KARACHI, Jan 14: The Quota Supervisory Council (QSC) has asked the Ministry of Commerce (MoC) not to allow the transfer of quota obtained by exporters through auction during quota year 2004. However, the QSC further suggested to the MoC that all the flexibility quotas, including swing, shift, carryover and carry forward should be made transferable. But if over-programming was allowed, it should not be made transferable.
These and other suggestions were made by the QSC in its fourth meeting held recently with Aziz Memon, chairman QSC, in the chair. These recommendations are being given by the Council to be included in the SRO 2004 of the textile quota.
It was further recommended to the MoC that the balance, if any, against the deductions made from 2003 performance quota in some categories by the EPB on account of over-shipment made in 2002, should be released in 2004.
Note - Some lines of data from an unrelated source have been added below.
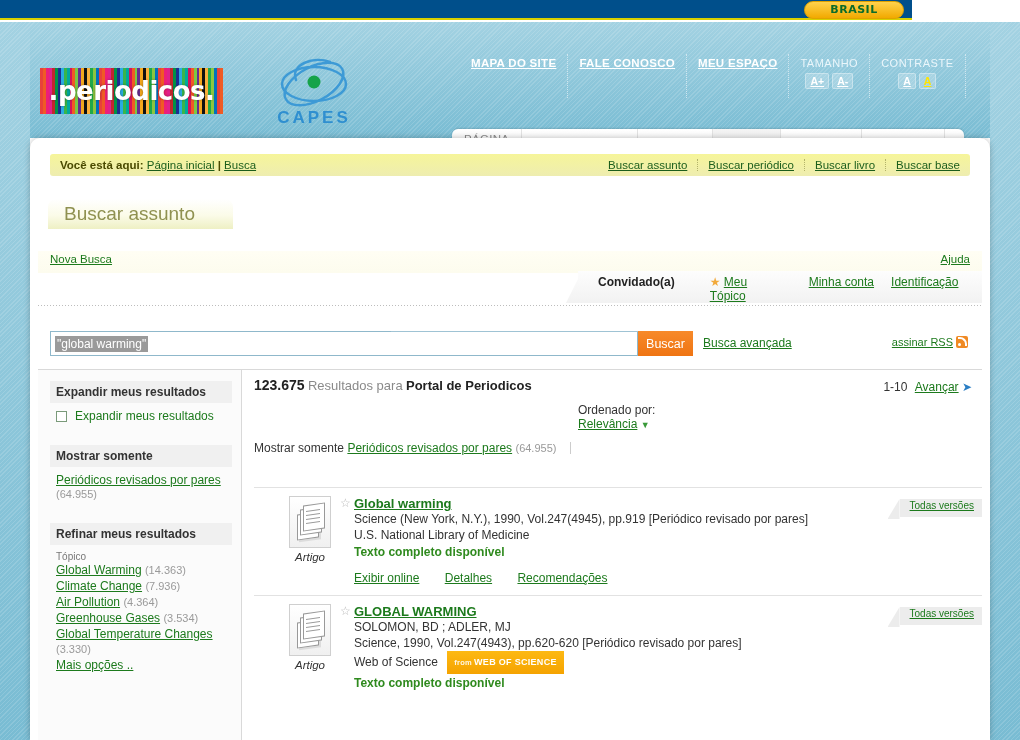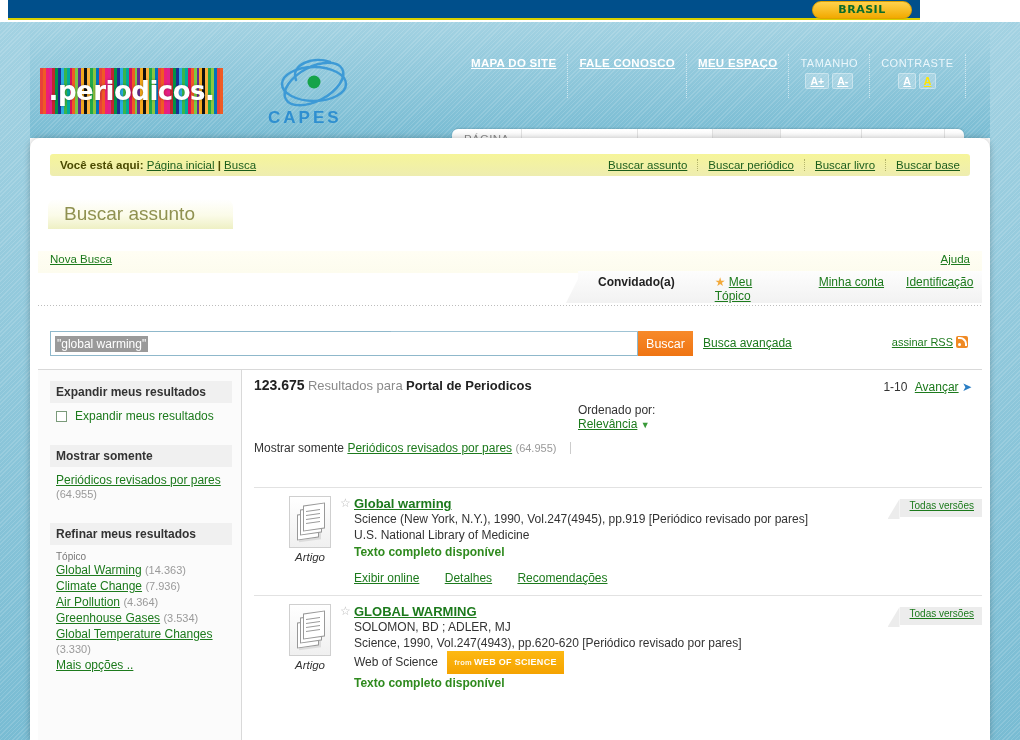--- a/index.html
+++ b/index.html
@@ -8,21 +8,21 @@
     width:1020px; height:740px;
     font-family:"Liberation Sans", sans-serif;
     font-size:12px;
     background:#ffffff;
     overflow:hidden;
     position:relative;
   }
 
   
   #govbar {
-    position:absolute; left:8px; top:0; width:912px; height:20px;
+    position:absolute; left:0; top:0; width:912px; height:20px;
     background:#004f8b;
     border-bottom:2px solid #d9d000;
   }
   #brasil-badge {
     position:absolute; right:8px; top:1px; width:100px; height:18px;
     background:linear-gradient(#ffd24d,#f2a900);
     border-radius:9px 9px 9px 9px;
     border:1px solid #e0a200;
     text-align:center;
   }
@@ -51,21 +51,21 @@
   #logo-periodicos .txt {
     position:absolute; inset:0;
     color:#fff; font-family:"DejaVu Sans", sans-serif;
     font-weight:bold; font-size:26px; letter-spacing:-.5px;
     display:flex; align-items:center; justify-content:center;
     text-shadow:0 0 3px rgba(0,0,0,.35);
   }
   
   #logo-capes { position:absolute; left:268px; top:36px; width:92px; height:70px; }
   #logo-capes .capes-word {
-    position:absolute; left:0; bottom:0; width:92px; 
+    position:absolute; left:0; bottom:0; width:92px; text-align:center;
     color:#2f8fd0; font-weight:bold; font-size:17px; letter-spacing:3px;
     font-family:"Liberation Sans", sans-serif;
   }
 
   
   #util {
     position:absolute; left:460px; top:32px; width:520px; height:52px;
     display:flex; align-items:flex-start;
   }
   #util .u {
@@ -164,21 +164,21 @@
   }
   #guestbar .shade {
     position:absolute; left:540px; top:0; width:404px; height:32px;
     background:linear-gradient(#fdfdfd,#f2f2f2);
   }
   #guestbar .wedge {
     position:absolute; left:528px; top:0; width:16px; height:32px;
     background:linear-gradient(#fdfdfd,#f2f2f2);
     clip-path:polygon(100% 0, 100% 100%, 0 100%);
   }
-  #guestbar .row { position:absolute; left:560px; top:4px; display:flex; gap:12px; align-items:flex-start; }
+  #guestbar .row { position:absolute; left:560px; top:4px; display:flex; gap:7px; align-items:flex-start; }
   #guestbar .guest { font-weight:bold; color:#222; font-size:12px; }
   #guestbar .meu { margin-left:28px; width:72px; line-height:14px; }
   #guestbar .star { color:#f2a93b; font-size:12px; }
   #guestbar .mc { margin-left:20px; }
   #guestbar .id { margin-left:10px; }
 
   #dots-div {
     position:absolute; left:8px; top:76px; width:944px; height:1px;
     background-image:repeating-linear-gradient(90deg,#bdbdbd 0 1px, transparent 1px 3px);
   }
The QSC, which represents exporters in quota management and has only a consultative role also suggested that the security deposit collected against carry-over quantity from exporters should be refunded at the end of 2004 because quotas are being removed from 2005, which means exporters will not avail carry-over quota.
As the quotas are coming to an end from January 1, 2005, exporters would not be able to avail carry-forward quota, therefore, the QSC has asked the MoC to give quota across-the- board equal to what their carry forward entitlement would have been for the year 2004.
Exporters normally have had the facility of availing carry- forward from their next year's quota. No performance is allowed in the following year against this and additionally the quantity is deducted from performance as having been utilized in advance.
This deduction reduces the shippable balance in exporter's hand. However, exporters are able to make this up by availing carry-forward from the following year. As quota is being removed from 2005 it will not be possible for exporters to avail carry forward.
The participants of the meeting noted that the MoC usually allows over-programming (OP) - it may consider that this carry forward is in lieu of quantity usually released as OP and it may hold up OP which may be allowed subsequently only if conditions permit. Alternatively, some quantity may be withheld from the growth quota for release as carry-forward.
They also suggested that in case the MoC is able to get any quantity for carry-forward from the WTO or EU in view of the special circumstances, the same may be retained by the Ministry and its distribution determined then in consultation with the QSC.
The QSC wants the MoC to distribute the balance growth quota on the basis of 50 per cent allocated to performance holders and 50 per cent to be released on FCFS basis and on usual terms.
For the resolution of audit memos the QSC recommended that such cases where minor procedural discrepancies or differences in value have been pointed out the same memos may be resolved at the level of the director TQMD.
All other memos may be referred to a committee comprising the chairman QSC, member audit QSC, vice chairman EPB and director general (Textiles) EPB. In case any such memo remains outstanding for more than 30 days then quota service of that exporter may be immediately suspended till the memos' resolution as per the committee's decision.
The QSC wants the MoC to immediately take up the matter with the EU with regard to invoking exceptional flexibility and same should be distributed to exporters at the first opportunity. It also asked the Ministry to take the QSC into confidence before implementing any policy.